ELO is elegantly simple. Every player has one number representing their skill. When two players compete:

Calculate the probability that one player beats the other based on rating difference
Compare expected performance to actual performance
Adjust ratings based on the difference

The key formula is:

Expected Win Probability = 1 / (1 + 10^((opponent_rating - your_rating) / 400))

If you’re 1500 and your opponent is 1500, you should win 50% of the time. If you’re 1600 and they’re 1500, you should win about 64% of the time. Simple.

After a match:

Rating Change = K × (Actual Performance - Expected Performance)

Where K = 32 (how much weight each match carries) and Actual Performance is your per-point performance:

Actual Performance = Points Scored / Total Points Played

Win 11-9? That’s 0.55 (55% of points). Win 11-2? That’s 0.846 (84.6%). This captures match quality far better than binary win/loss.

The Secret Sauce: The Effective Opponent Formula

In doubles, we use:

Effective Opponent Rating = Opponent1 + Opponent2 - Your Teammate

Why this works:

If your teammate is strong, the effective opponent rating drops—because your teammate made the match easier. If your teammate is weak, the effective opponent rating rises—because you were undermanned.

Beating 1500-rated opponents with a 1600-rated partner? Effective opponent: 1400. You gain less because your partner carried you.

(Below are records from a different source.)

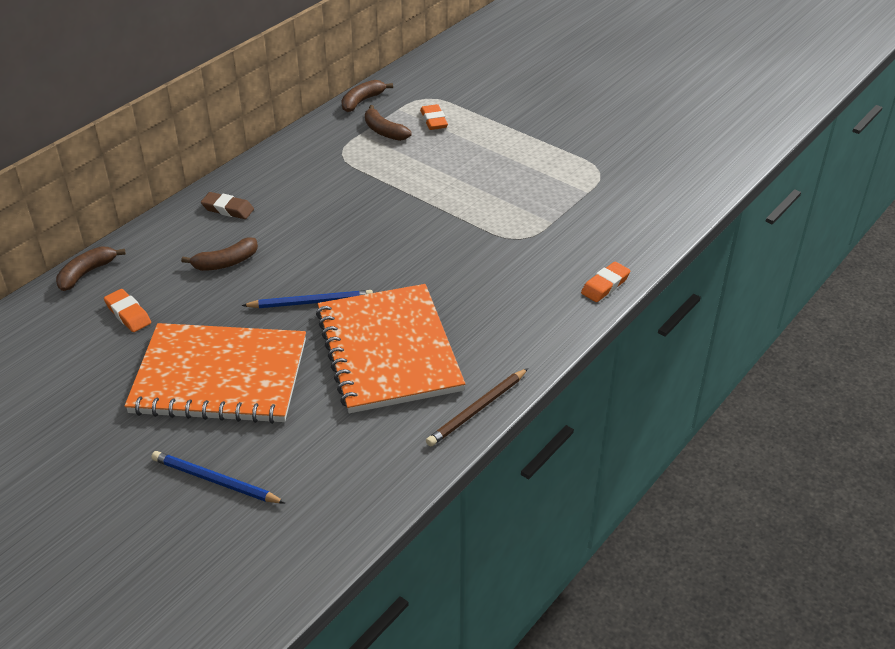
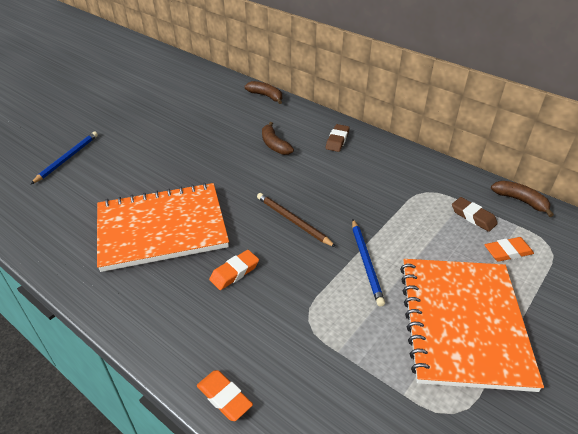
camera: 90 degrees right, 0 degrees up
(128, 314) = (225, 114): orange eraser -> orange eraser (234, 272)
(220, 376) = (158, 152): orange notebook -> orange notebook (463, 323)
(311, 302) = (226, 186): blue pencil -> blue pencil (366, 263)
(384, 131) = (473, 217): brown banana -> brown eraser
(477, 409) = (77, 281): brown pencil -> brown pencil (293, 221)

Beating 1500-rated opponents with a 1400-rated partner? Effective opponent: 1600. You gain more because you did heavy lifting.

This is fair.

The Migration: Before and After

Here’s where things get spicy. I replayed all 29 historical matches through the new ELO system:

Player	Old Glicko-2	New ELO	Change	Matches
Andrew Stricklin	1651	1538	−113	19
David Pabst	1562	1522	−40	11
Jacklyn Wyszynski	1557	1514	−43	9
Eliana Crew	1485	1497	+11	13
Krzysztof Radziszeski	1473	1476	+3	25
Dane Sabo	1290	1449	+159	25

Observations

The Rating Spread Compressed

The old system spread players across 361 rating points. The new system compresses them into 89 points. This makes sense—we’re a recreational group, not chess grandmasters. The new system rates us fairly within a tighter band.

The Winners

Dane Sabo: +159 points. The old system penalized him for losses with weaker partners. The effective opponent formula gives credit for “carrying.” (Purely coincidental that I benefit from my own math.)
Eliana Crew: +11 points
Krzysztof Radziszeski: +3 points

The Losers

Andrew Stricklin: −113 points. Still ranked #1, but the old system over-credited wins with strong partners.
Jacklyn Wyszynski: −43 points
David Pabst: −40 points

A Note on Conflicts of Interest

You may notice that the system designer (me) is also the biggest beneficiary of the new ratings, gaining a convenient 159 points.

I want to assure you this is purely coincidental and the result of rigorous mathematical analysis, not at all influenced by the fact that I was tired of being ranked last.

The new formulas are based on sound theoretical principles that just happen to conclude I was being unfairly penalized all along.

Trust the math. 😉

Why This System Works

For a small league:

Simple to understand (one rating per player)
Fair to individual skill (per-point scoring)
Respects partnership (effective opponent formula)
Transparent (you can calculate rating changes yourself)
Fast convergence (5-10 matches to stabilize a rating)

The bottom line: Your rating now reflects your true skill more accurately than before. Even if it means Dane finally looks respectable.